The question landed with precision that made him wonder, not for the first time, how much she perceived without understanding. She read people the way she read documents—thoroughly, catching details others missed.

“What makes you ask that?”

“Because you’ve been watching the street since you came in. Because your shoulders are set the way they get when you’re preparing for something. Because—” She rose from her chair and crossed to where he stood, close enough that he could smell the jasmine in her hair. “Because something changed in the last week. You check corners before we walk anywhere. You position yourself between me and doorways. You’ve started asking where I’ll be and when, questions you never asked before.”

He should have known she would notice.

“The case has expanded.” He measured the words. “The people responsible have broader reach than I initially assumed. They’re monitoring anyone connected to my investigation.”

“Including me.”

“Including you.”

Delphine absorbed this without visible fear. Her expression shifted to the focused calm she showed when confronting difficult documents, when facing information that required processing rather than reaction.

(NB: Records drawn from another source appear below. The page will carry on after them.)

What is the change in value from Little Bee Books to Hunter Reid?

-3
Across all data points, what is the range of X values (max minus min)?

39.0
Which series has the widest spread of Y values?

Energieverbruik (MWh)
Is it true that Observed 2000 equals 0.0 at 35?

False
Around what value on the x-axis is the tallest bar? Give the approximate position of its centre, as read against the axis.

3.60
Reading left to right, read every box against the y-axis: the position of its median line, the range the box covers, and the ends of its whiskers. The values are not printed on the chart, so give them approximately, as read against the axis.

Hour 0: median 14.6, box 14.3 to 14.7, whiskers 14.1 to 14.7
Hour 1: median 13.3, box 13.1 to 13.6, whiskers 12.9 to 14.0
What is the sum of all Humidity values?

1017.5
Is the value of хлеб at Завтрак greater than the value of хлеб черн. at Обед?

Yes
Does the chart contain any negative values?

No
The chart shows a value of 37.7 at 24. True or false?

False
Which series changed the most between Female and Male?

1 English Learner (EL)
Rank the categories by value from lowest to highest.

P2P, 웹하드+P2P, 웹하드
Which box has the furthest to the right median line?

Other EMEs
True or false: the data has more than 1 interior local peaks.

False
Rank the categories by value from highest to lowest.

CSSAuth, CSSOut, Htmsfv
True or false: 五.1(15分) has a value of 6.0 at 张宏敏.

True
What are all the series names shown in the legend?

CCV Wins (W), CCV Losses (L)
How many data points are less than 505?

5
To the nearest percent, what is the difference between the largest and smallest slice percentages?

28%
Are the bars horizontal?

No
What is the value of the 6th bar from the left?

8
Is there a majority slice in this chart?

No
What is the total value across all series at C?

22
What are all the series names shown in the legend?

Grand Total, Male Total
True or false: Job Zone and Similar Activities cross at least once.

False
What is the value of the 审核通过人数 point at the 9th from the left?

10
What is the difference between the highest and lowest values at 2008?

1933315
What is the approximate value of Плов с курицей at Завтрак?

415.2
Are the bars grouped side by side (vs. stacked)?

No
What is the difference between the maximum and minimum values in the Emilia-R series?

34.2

“Is that why you were really early? Because someone was watching me?”

He could lie. He could maintain the fiction that his early arrival was coincidence, that his tension had nothing to do with the vampire he had just threatened, that her safety was a peripheral rather than central concern.

She deserved better than comfortable lies.

“Yes.”

“And you handled it?”

“For now.”

She nodded, processing this confirmation with a composure that made him want to put himself permanently between her and everything the city contained.